LONDON - Gordon Brown’s economic rescue plan was attacked by Germany’s finance minister, the day after the U.K. prime minister, in a slip of the tongue, claimed to have "saved the world."

In an interview with Newsweek, Peer Steinbrueck described the world’s sudden switch from "decades of supply side politics" to "crass Keynesianism" as "breathtaking." The people who "would never touch deficit spending are now tossing around billions," he said, and the only result will be to raise Britain’s debt to "a level that will take a whole generation to work off."

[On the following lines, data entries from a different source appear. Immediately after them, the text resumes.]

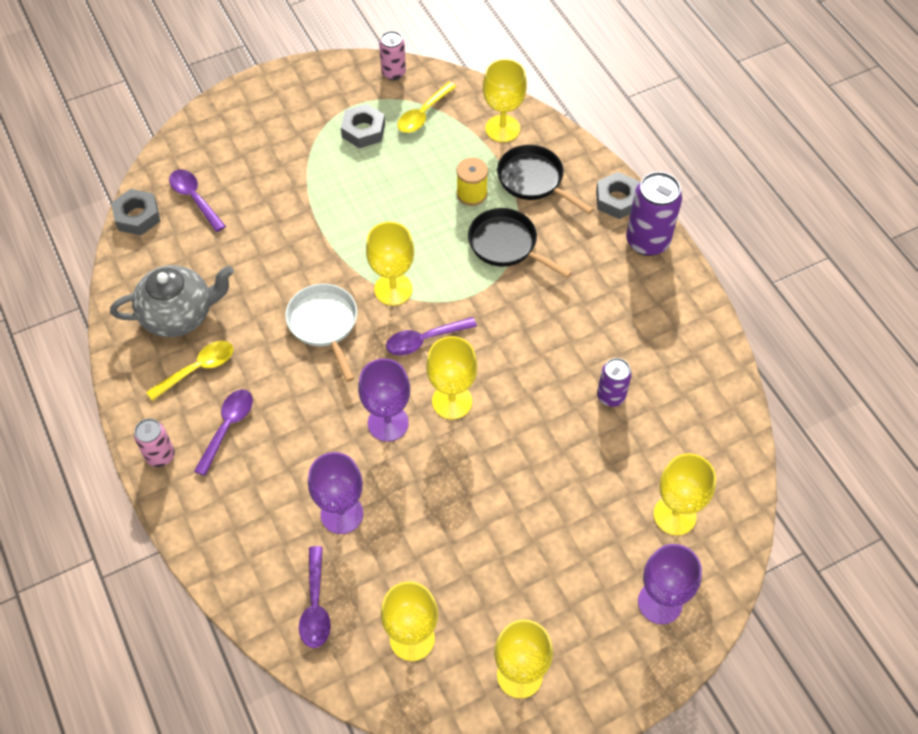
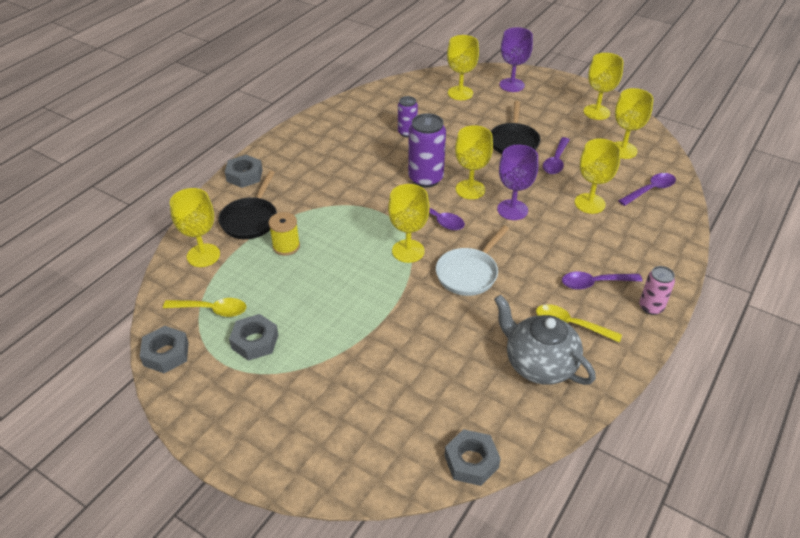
camera: 120 degrees left, 15 degrees down
purple spoon [169,169,226,232] -> purple spoon moved to [543,137,570,174]
purple goblet [308,452,363,534] -> yellow goblet [575,139,621,214]
pink can [379,31,406,80] -> grey nut [140,326,189,373]
black pan [468,208,572,278] -> black pan moved to [491,101,541,154]
purple can [626,172,682,256] -> purple can moved to [408,113,446,188]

The comments are an embarrassment for Brown, who has tried to paint the opposition Conservatives as isolated in their hostility to his fiscal stimulus program. His handling of the economic crisis has helped to narrow the Conservative lead in opinion polls in the last three months.

"It doesn’t exist. It doesn’t exist!" Steinbrueck said of what he derided as "the Great Rescue Plan." Referring to Brown’s 2.5 percentage point cut in value-added tax, a levy on sales, he asked whether someone is "really going to buy a DVD player because it now costs 39.10 pounds ($58.35) instead of 39.90 pounds."

"This comment ... totally demolishes Gordon Brown’s central political charge that only the Conservatives oppose his expensive and ineffective VAT measures," Conservative Treasury spokesman George Osborne said in a statement. "On the day he claimed to be saving the world, the world answered back."

Brown has promised a 20 billion-pound package of tax cuts and spending between now and April 2010 to help counter Britain’s first recession since 1991. The Treasury predicts the budget deficit will soar to 8 percent of gross domestic product in the year starting April 2009, the highest among major industrial nations.